Seems like there ought to be a way to make an upgrade 'image', and then deploy it out to each box. Thoughts?

D


----------



## ale (Mar 2, 2009)

As an easy beginning you could start using -p flags with portupgrade (after mkdir /usr/ports/packages).
Doing so, on the first machine on which you will upgrade the installed ports, you'll find packages ready to be installed on the others (in the previously created directory). You can move the built packages with an external usb device or share the directory with nfs so that it can be reached by the other machines etc...

If you are running GENERIC, you can consider using freebsd-update
http://www.freebsd.org/doc/en_US.ISO8859-1/books/handbook/updating-upgrading-freebsdupdate.html


----------



## SirDice (Mar 3, 2009)

Export /usr/src and /usr/obj. Build kernel(s) and world. mount the exported /usr/src/ and /usr/obj and do the install/mergemaster on the other servers.


----------



## dordal (Mar 3, 2009)

Thanks guys. Both excellent ideas.

So no tools that help manage deployments of OS updates to lots of boxes? How go Google et. al. do it? Custom tools I guess?


----------



## ph0enix (Mar 8, 2009)

You could probably set up passwordless SSH logins between the boxes and automate the process.


----------



## Mel_Flynn (Mar 8, 2009)

Upgrade 1, rsync the rest and leave config files out of the rsync. The reboots are unavoidable, mergemaster must be taken care of.

Your testserver can be the buildserver for both world and ports. If you don't have one, think about getting one.
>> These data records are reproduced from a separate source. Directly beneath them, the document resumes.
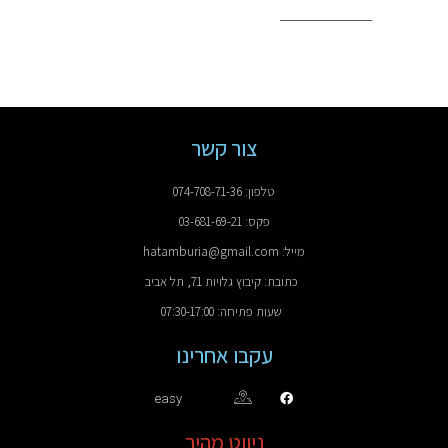
צור קשר
טלפון: 074-708-71-36
פקס: 03-681-69-21
מייל: hatamburia@gmail.com
כתובת: קיבוץ גלויות 71, תל אביב
שעות פתיחה: 07:30-17:00
עקבו אחרינו
easy
ניווט מהיר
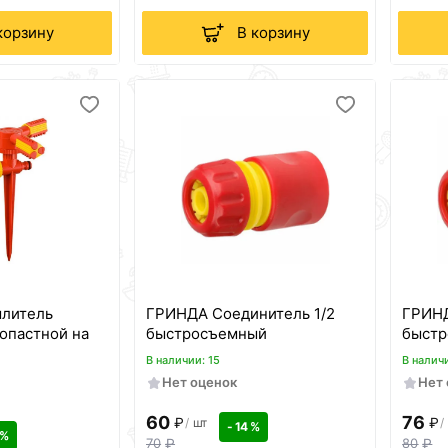
корзину
В корзину
литель
ГРИНДА Соединитель 1/2
ГРИНД
лопастной на
быстросъемный
быст
В наличии: 15
В наличи
Нет оценок
Нет
60
76
₽
₽
/
шт
/
- 14 %
 %
70
₽
80
₽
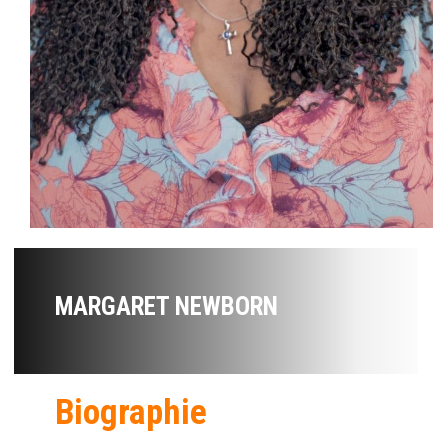
MARGARET NEWBORN
Biographie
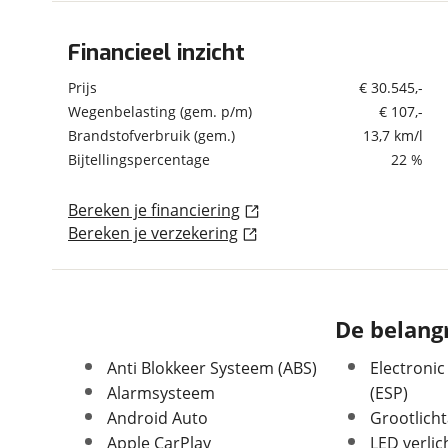
om de site continu te v
technologie die je gedr
Financieel inzicht
Algemeen
weten? Bekijk onze
disc
Merk
Volvo
Prijs
€ 30.545,-
en beperkte analytis
Model
XC60
Wegenbelasting (gem. p/m)
€ 107,-
voorkeurenpagina
.
Brandstofverbruik (gem.)
13,7 km/l
Uitvoering
2.0 T5 AWD Momentum
Bijtellingspercentage
22 %
Kenteken
P739LR
Kilometerstand
96.206 km
Bereken je financiering
Bouwjaar
11-2018
Bereken je verzekering
Modeljaar
2018
Leeftijd
7 jaar en 9 maanden
Carrosserievorm
SUV / Terreinwagen
De belangr
Soort voertuig
Personenwagen
Nieuw of occasion
Occasion
Anti Blokkeer Systeem (ABS)
Electronic
Alarmsysteem
(ESP)
Android Auto
Grootlicht
Apple CarPlay
LED verlic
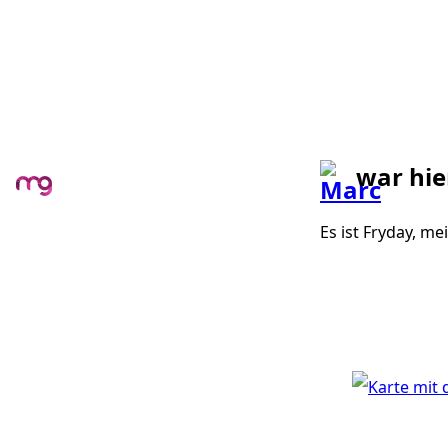
war hie
Es ist Fryday, me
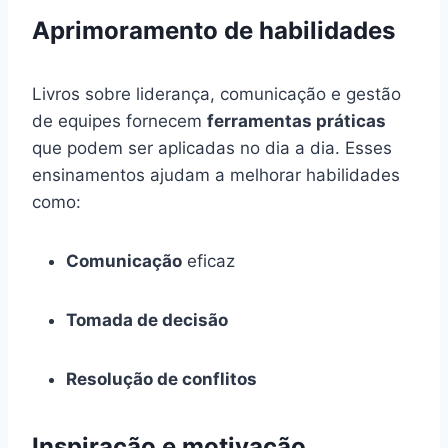
Aprimoramento de habilidades
Livros sobre liderança, comunicação e gestão
de equipes fornecem
ferramentas práticas
que podem ser aplicadas no dia a dia. Esses
ensinamentos ajudam a melhorar habilidades
como:
Comunicação
eficaz
Tomada de decisão
Resolução de conflitos
Inspiração e motivação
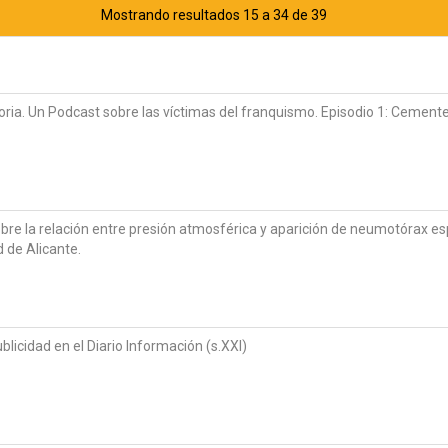
Mostrando resultados 15 a 34 de 39
ria. Un Podcast sobre las víctimas del franquismo. Episodio 1: Cemente
obre la relación entre presión atmosférica y aparición de neumotórax 
d de Alicante.
blicidad en el Diario Información (s.XXI)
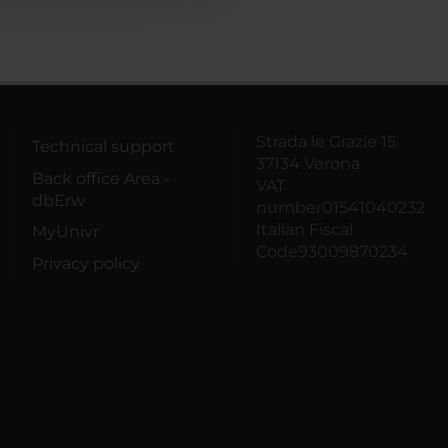
Strada le Grazie 15
Technical support
37134 Verona
Back office Area -
VAT
dbErw
number01541040232
Italian Fiscal
MyUnivr
Code93009870234
Privacy policy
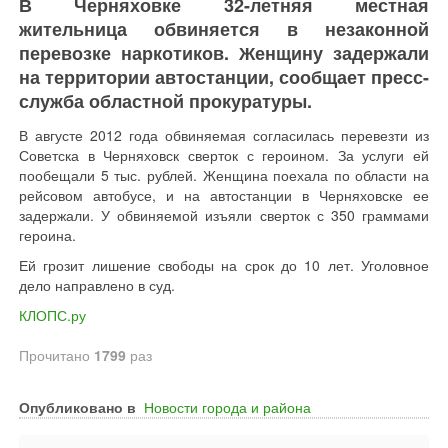
В Черняховке 32-летняя местная
жительница обвиняется в незаконной
перевозке наркотиков. Женщину задержали
на территории автостанции, сообщает пресс-
служба областной прокуратуры.
В августе 2012 года обвиняемая согласилась перевезти из
Советска в Черняховск сверток с героином. За услуги ей
пообещали 5 тыс. рублей. Женщина поехала по области на
рейсовом автобусе, и на автостанции в Черняховске ее
задержали. У обвиняемой изъяли сверток с 350 граммами
героина.
Ей грозит лишение свободы на срок до 10 лет. Уголовное
дело направлено в суд.
КЛОПС.ру
Прочитано
1799
раз
Опубликовано в
Новости города и района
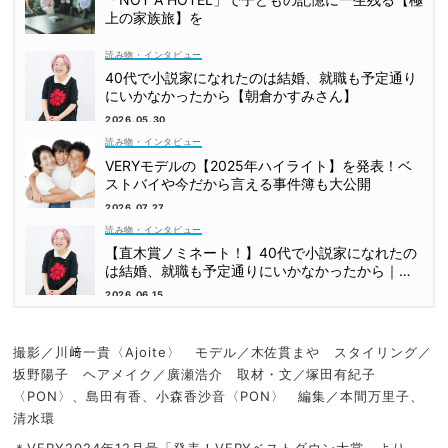
上の家族旅】を
読み物・インタビュー
40代で小説家になれたのは結婚、就職も予定通り
にいかなかったから【朝倉かすみさん】
2026.05.30
読み物・インタビュー
VERYモデルの【2025年ハイライト】を発表！ベ
ストバイや今だから言える事件簿も大公開
2026.07.27
読み物・インタビュー
【直木賞ノミネート！】40代で小説家になれたの
は結婚、就職も予定通りにいかなかったから｜朝
倉かすみさん
2026.06.15
撮影／川﨑一貴〈Ajoite〉 モデル／木佐貫まや スタイリング／
坂野陽子 ヘアメイク／廣瀬浩介 取材・文／塚田有紀子
〈PON〉、島田有香、小森香沙音〈PON〉 編集／本間万里子、
清水環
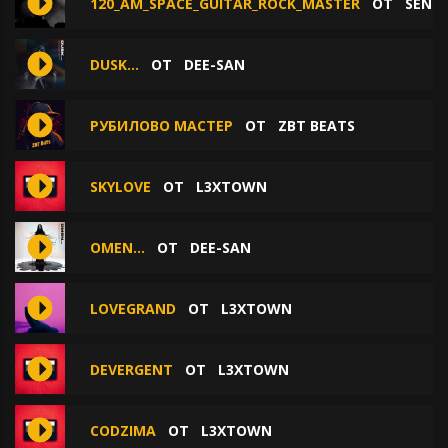
120_AM_SPACE_GUITAR_ROCK_MASTER
ОТ
SEND
DUSK...
ОТ
DEE-SAN
РУБИЛОВО МАСТЕР
ОТ
ZBT BEATS
SKYLOVE
ОТ
L3XTOWN
OMEN...
ОТ
DEE-SAN
LOVEGRAND
ОТ
L3XTOWN
DEVERGENT
ОТ
L3XTOWN
CODZIMA
ОТ
L3XTOWN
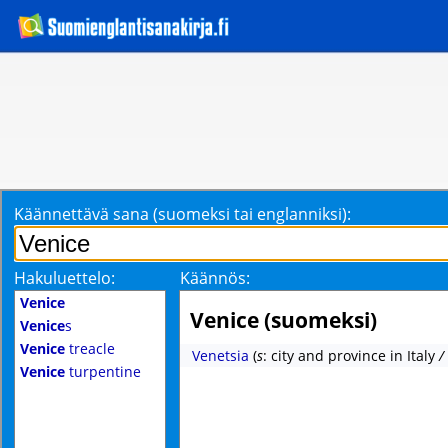
Käännettävä sana (suomeksi tai englanniksi):
Hakuluettelo:
Käännös:
Venice
Venice (suomeksi)
Venice
s
Venice
treacle
Venetsia
(
s
: city and province in Italy
/
Venice
turpentine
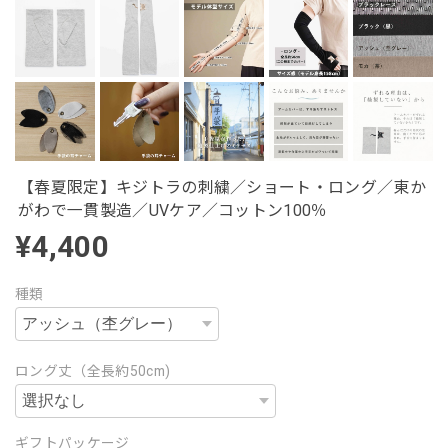
【春夏限定】キジトラの刺繍／ショート・ロング／東か
がわで一貫製造／UVケア／コットン100％
¥4,400
種類
ロング丈（全長約50cm)
ギフトパッケージ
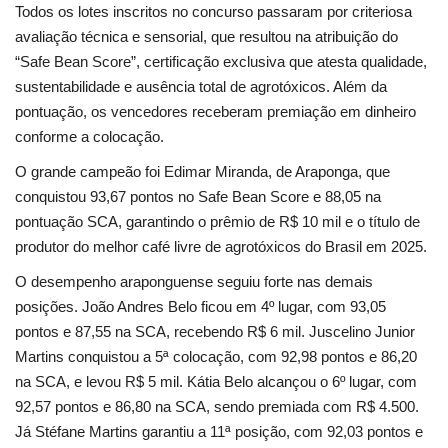
Segurança Pública
Todos os lotes inscritos no concurso passaram por criteriosa
avaliação técnica e sensorial, que resultou na atribuição do
Economia
“Safe Bean Score”, certificação exclusiva que atesta qualidade,
sustentabilidade e ausência total de agrotóxicos. Além da
Educação
pontuação, os vencedores receberam premiação em dinheiro
conforme a colocação.
Esporte
O grande campeão foi Edimar Miranda, de Araponga, que
conquistou 93,67 pontos no Safe Bean Score e 88,05 na
Solidariedade
pontuação SCA, garantindo o prêmio de R$ 10 mil e o título de
produtor do melhor café livre de agrotóxicos do Brasil em 2025.
Meio Ambiente
O desempenho araponguense seguiu forte nas demais
posições. João Andres Belo ficou em 4º lugar, com 93,05
Justiça
pontos e 87,55 na SCA, recebendo R$ 6 mil. Juscelino Junior
Martins conquistou a 5ª colocação, com 92,98 pontos e 86,20
Obituário
na SCA, e levou R$ 5 mil. Kátia Belo alcançou o 6º lugar, com
92,57 pontos e 86,80 na SCA, sendo premiada com R$ 4.500.
Brasil
Já Stéfane Martins garantiu a 11ª posição, com 92,03 pontos e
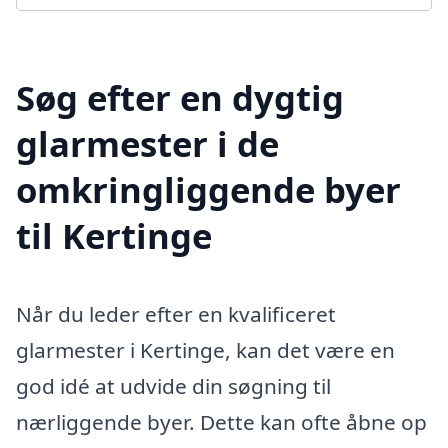
Søg efter en dygtig
glarmester i de
omkringliggende byer
til Kertinge
Når du leder efter en kvalificeret
glarmester i Kertinge, kan det være en
god idé at udvide din søgning til
nærliggende byer. Dette kan ofte åbne op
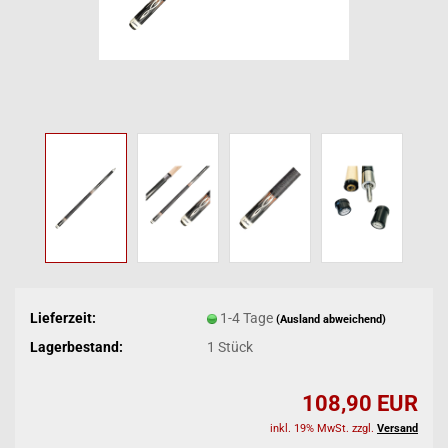
Lieferzeit:
1-4 Tage
(Ausland abweichend)
Lagerbestand:
1
Stück
108,90 EUR
inkl. 19% MwSt. zzgl.
Versand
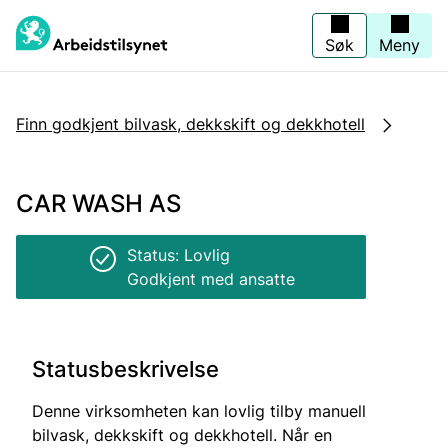
Jump
to
main
Søk
Meny
content
Finn godkjent bilvask, dekkskift og dekkhotell
CAR WASH AS
Status: Lovlig
Godkjent med ansatte
Statusbeskrivelse
Denne virksomheten kan lovlig tilby manuell
bilvask, dekkskift og dekkhotell. Når en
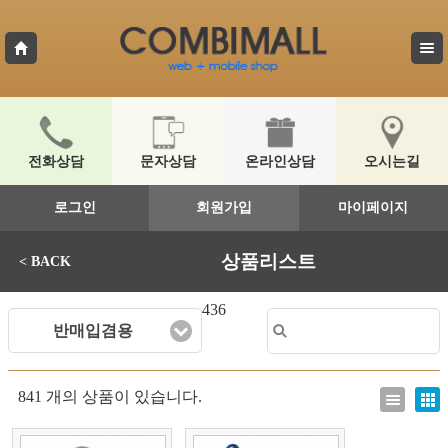
전화상담
문자상담
온라인상담
오시는길
로그인
회원가입
마이페이지
상품리스트
< BACK
436
반매입겸용
841 개의 상품이 있습니다.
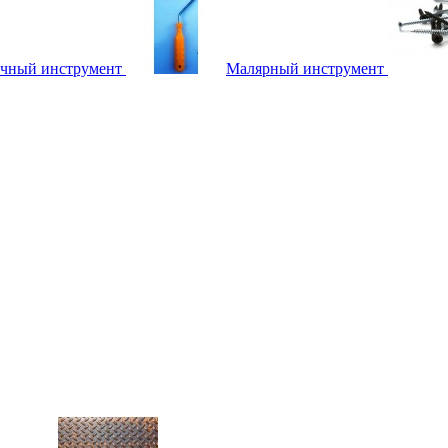
чный инструмент
Малярный инструмент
Minor and major version upgrades can introduce unforseen problems.


----------



## dordal (Mar 17, 2009)

Mel_Flynn said:
			
		

> Your testserver can be the buildserver for both world and ports. If you don't have one, think about getting one. Minor and major version upgrades can introduce unforseen problems.



Not only do I have one, but I have three.  Well, one dev server and two testing servers (one for each model of server we have).

Thx to everybody for the help. I ended up doing the portupgrade with the -p option this time; it saved a LOT of time. For the next round, I think I'll look into some of the other suggestions, like rsyncing system files or copying /usr/obj and /usr/src. 

thx guys


----------